Posted to user@nutch.apache.org by feng lu <am...@gmail.com> on 2014/01/01 14:17:12 UTC

Re: Store specific nutch output values in database

currently there are no way to define some specific fields that you needs to
store in DB. each field is useful in crawl processing.

why do you want to store some specific fields in DB?
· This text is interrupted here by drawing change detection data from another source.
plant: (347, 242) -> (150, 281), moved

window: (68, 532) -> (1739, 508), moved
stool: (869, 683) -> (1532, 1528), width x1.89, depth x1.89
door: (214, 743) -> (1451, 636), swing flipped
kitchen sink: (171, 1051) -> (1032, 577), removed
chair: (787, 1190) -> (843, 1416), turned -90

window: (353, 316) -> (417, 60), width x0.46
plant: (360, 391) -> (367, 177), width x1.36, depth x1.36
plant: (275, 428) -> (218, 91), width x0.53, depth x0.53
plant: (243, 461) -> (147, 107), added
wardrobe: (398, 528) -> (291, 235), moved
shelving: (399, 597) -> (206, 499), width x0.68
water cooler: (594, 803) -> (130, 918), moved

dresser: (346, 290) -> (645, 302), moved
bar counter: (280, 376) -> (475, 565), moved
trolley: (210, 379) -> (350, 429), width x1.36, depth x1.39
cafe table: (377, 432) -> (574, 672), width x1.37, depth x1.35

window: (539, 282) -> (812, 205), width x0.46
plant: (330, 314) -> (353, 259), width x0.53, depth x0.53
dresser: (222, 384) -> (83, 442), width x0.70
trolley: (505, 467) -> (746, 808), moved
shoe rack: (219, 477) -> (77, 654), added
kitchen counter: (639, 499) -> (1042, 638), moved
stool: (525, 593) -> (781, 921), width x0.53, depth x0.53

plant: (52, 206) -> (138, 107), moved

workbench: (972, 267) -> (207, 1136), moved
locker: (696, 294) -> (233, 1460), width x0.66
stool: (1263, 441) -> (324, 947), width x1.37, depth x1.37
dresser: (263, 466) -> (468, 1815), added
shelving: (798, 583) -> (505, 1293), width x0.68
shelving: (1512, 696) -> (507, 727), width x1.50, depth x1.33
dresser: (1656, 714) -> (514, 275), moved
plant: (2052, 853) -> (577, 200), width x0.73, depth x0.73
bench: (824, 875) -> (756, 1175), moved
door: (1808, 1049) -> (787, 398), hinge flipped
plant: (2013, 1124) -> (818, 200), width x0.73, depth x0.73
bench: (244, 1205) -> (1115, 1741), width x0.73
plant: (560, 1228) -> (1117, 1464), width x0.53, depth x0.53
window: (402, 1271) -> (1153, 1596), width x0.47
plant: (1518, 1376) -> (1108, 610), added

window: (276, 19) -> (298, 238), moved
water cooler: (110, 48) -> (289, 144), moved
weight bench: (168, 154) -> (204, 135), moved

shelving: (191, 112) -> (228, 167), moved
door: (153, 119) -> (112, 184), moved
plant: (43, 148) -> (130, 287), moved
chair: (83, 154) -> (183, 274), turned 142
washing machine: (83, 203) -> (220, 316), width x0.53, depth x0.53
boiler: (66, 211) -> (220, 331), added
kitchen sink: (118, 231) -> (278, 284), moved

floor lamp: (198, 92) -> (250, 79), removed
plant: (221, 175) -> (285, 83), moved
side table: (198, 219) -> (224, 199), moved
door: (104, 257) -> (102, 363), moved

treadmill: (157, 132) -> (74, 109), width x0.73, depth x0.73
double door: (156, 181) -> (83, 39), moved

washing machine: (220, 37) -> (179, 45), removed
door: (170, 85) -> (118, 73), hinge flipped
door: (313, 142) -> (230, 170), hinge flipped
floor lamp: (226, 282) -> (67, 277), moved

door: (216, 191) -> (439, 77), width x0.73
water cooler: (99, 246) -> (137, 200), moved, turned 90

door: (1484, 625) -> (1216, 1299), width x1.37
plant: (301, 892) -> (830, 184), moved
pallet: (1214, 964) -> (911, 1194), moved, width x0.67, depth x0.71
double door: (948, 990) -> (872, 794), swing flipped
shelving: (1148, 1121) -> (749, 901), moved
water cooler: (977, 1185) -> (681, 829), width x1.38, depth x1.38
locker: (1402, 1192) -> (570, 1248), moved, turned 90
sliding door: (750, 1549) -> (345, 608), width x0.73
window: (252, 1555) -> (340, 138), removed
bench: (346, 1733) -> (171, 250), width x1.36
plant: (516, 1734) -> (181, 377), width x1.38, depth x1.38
On Tue, Dec 31, 2013 at 2:13 AM, rk_sharma <rk...@yahoo.com> wrote:

> Hi.
>
> I am using Nutch-2.1 with mysql as database. My crawling result is correct
> and storing multiple fields in DB, my DB field are
>
> +-------------------+---------------+------+-----+---------+-------+
> | Field             | Type          | Null | Key | Default | Extra |
> +-------------------+---------------+------+-----+---------+-------+
> | id                | varchar(767)  | NO   | PRI | NULL    |       |
> | headers           | blob          | YES  |     | NULL    |       |
> | text              | mediumtext    | YES  |     | NULL    |       |
> | status            | int(11)       | YES  |     | NULL    |       |
> | markers           | blob          | YES  |     | NULL    |       |
> | parseStatus       | blob          | YES  |     | NULL    |       |
> | modifiedTime      | bigint(20)    | YES  |     | NULL    |       |
> | score             | float         | YES  |     | NULL    |       |
> | typ               | varchar(32)   | YES  |     | NULL    |       |
> | baseUrl           | varchar(767)  | YES  |     | NULL    |       |
> | content           | longblob      | YES  |     | NULL    |       |
> | title             | varchar(2048) | YES  |     | NULL    |       |
> | reprUrl           | varchar(767)  | YES  |     | NULL    |       |
> | fetchInterval     | int(11)       | YES  |     | NULL    |       |
> | prevFetchTime     | bigint(20)    | YES  |     | NULL    |       |
> | inlinks           | mediumblob    | YES  |     | NULL    |       |
> | prevSignature     | blob          | YES  |     | NULL    |       |
> | outlinks          | mediumblob    | YES  |     | NULL    |       |
> | fetchTime         | bigint(20)    | YES  |     | NULL    |       |
> | retriesSinceFetch | int(11)       | YES  |     | NULL    |       |
> | protocolStatus    | blob          | YES  |     | NULL    |       |
> | signature         | blob          | YES  |     | NULL    |       |
> | metadata          | blob          | YES  |     | NULL    |       |
> +-------------------+---------------+------+-----+---------+-------+
>
> is there are any mechanism through which i can remove some column name. or
> we can say i need storage of only some specific column.
>
>
>
> --
> View this message in context:
> http://lucene.472066.n3.nabble.com/Store-specific-nutch-output-values-in-database-tp4108762.html
> Sent from the Nutch - User mailing list archive at Nabble.com.
>



-- 
Don't Grow Old, Grow Up... :-)